## TASK REQUIREMENTS
The answer should be each line from the entries below that has the word "pixels" in it.

Structured page parsing data
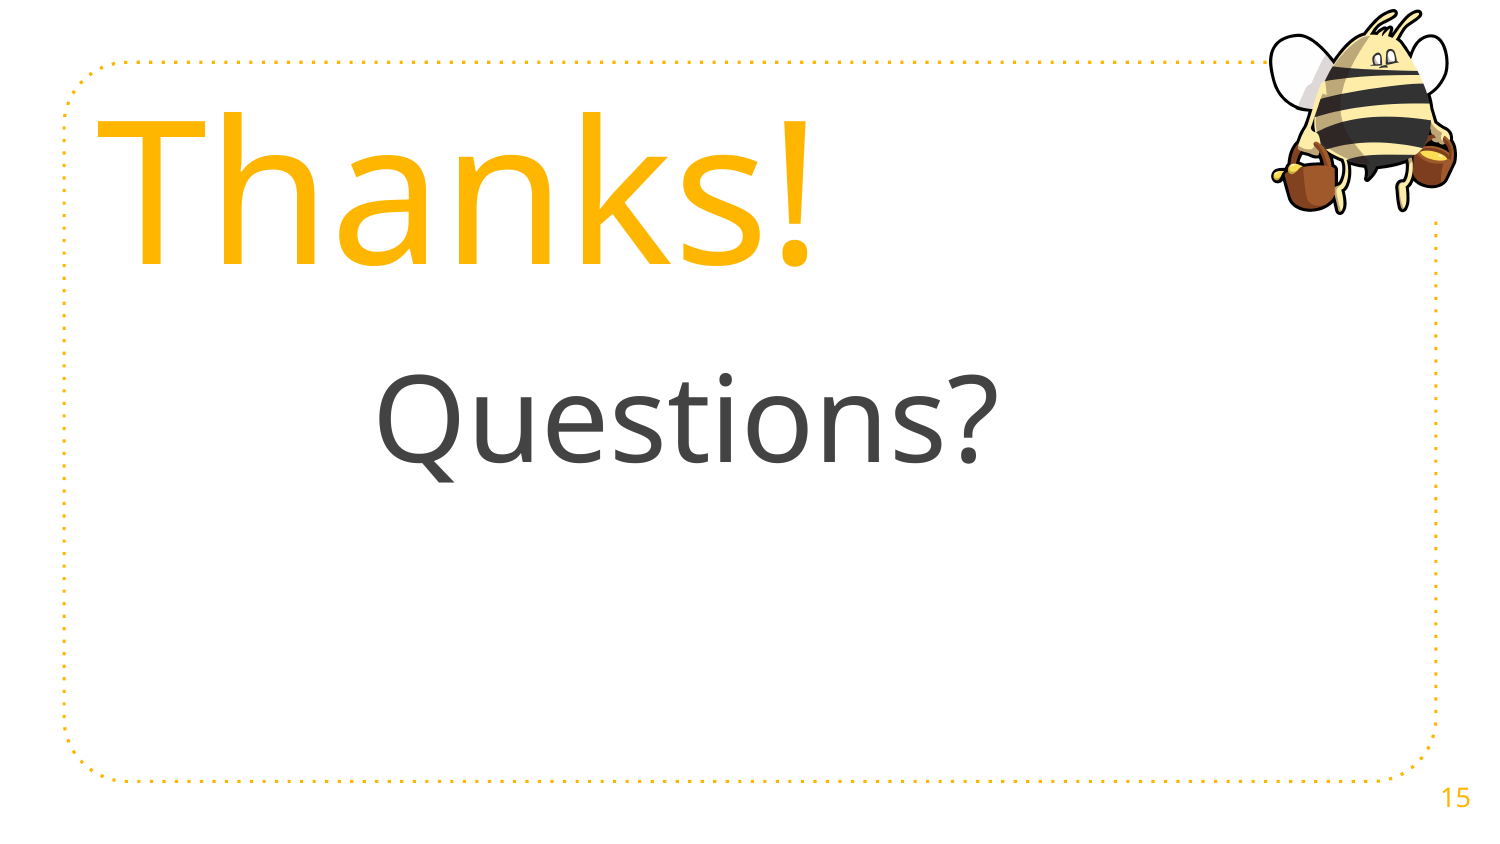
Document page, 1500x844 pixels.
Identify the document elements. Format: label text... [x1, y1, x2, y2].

title Thanks! [81, 49, 1163, 240]
picture [1269, 9, 1457, 215]
slide_number 15 [1411, 753, 1500, 844]
title Questions? [357, 326, 1500, 517]
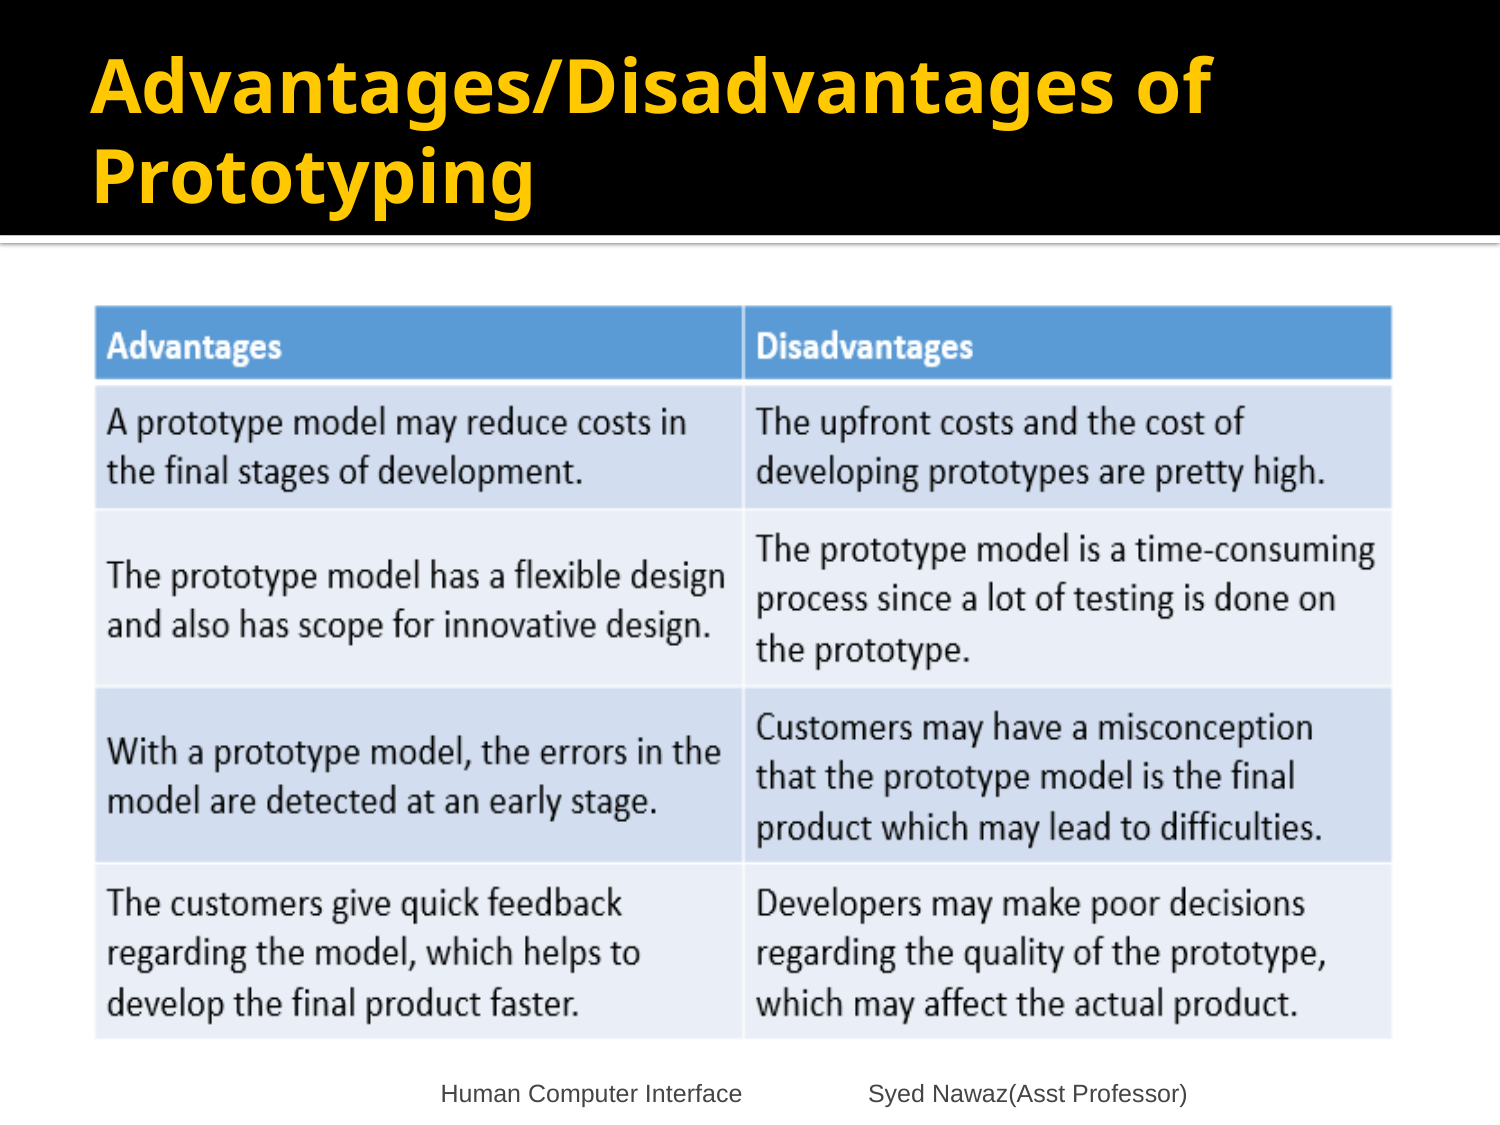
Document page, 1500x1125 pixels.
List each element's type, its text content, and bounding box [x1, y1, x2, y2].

title Advantages/Disadvantages of Prototyping [75, 25, 1425, 231]
picture [93, 304, 1395, 1043]
footer Human Computer Interface Syed Nawaz(Asst Professor) [433, 1062, 1337, 1108]
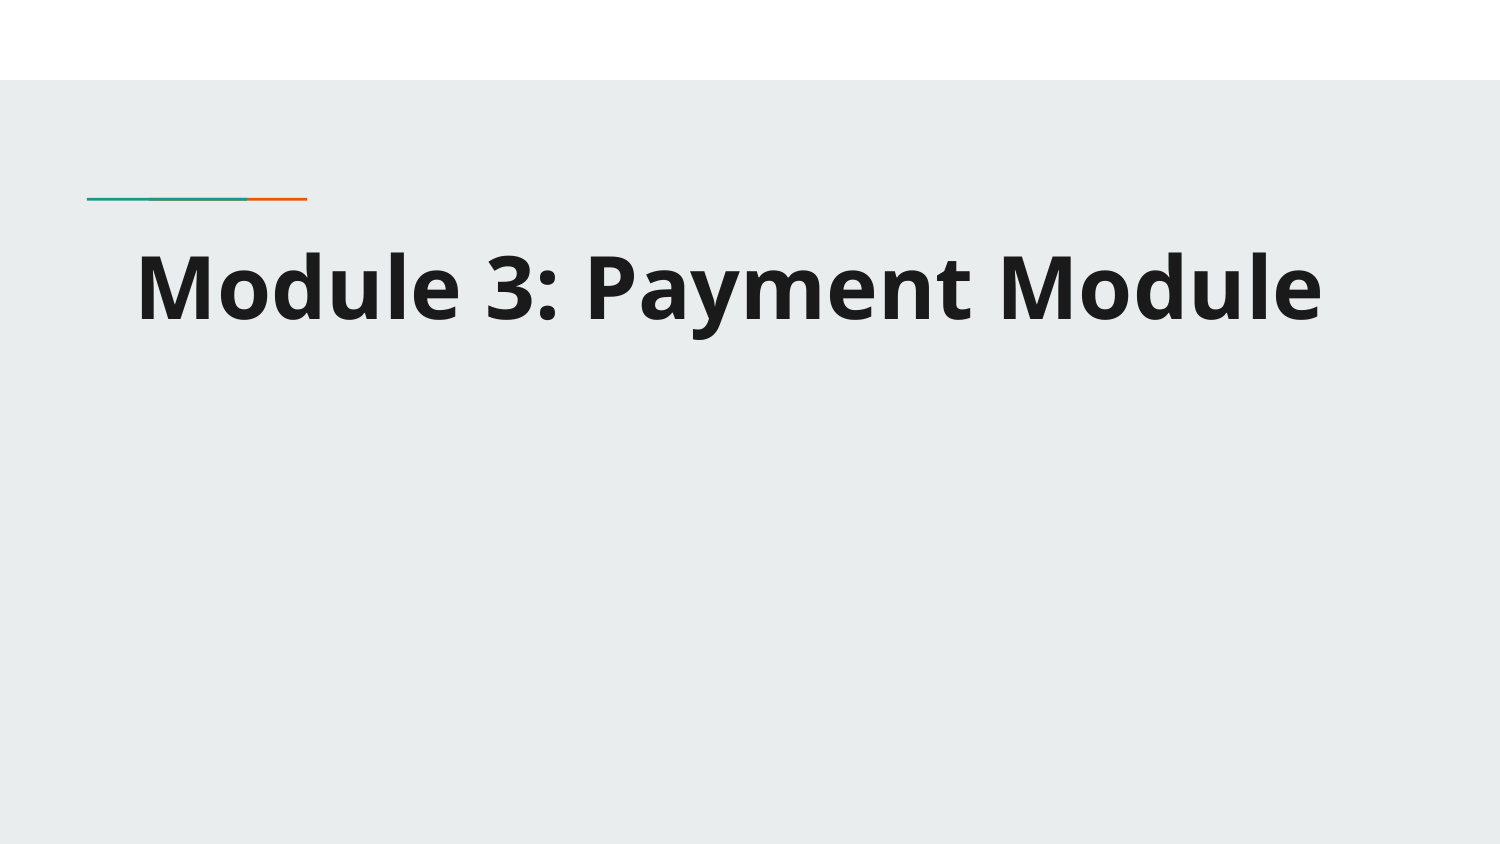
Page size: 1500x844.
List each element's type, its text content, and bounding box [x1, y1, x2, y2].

## WRITTEN SOLUTION
Document page, 1500x844 pixels.
Document page, 1500x1125 pixels.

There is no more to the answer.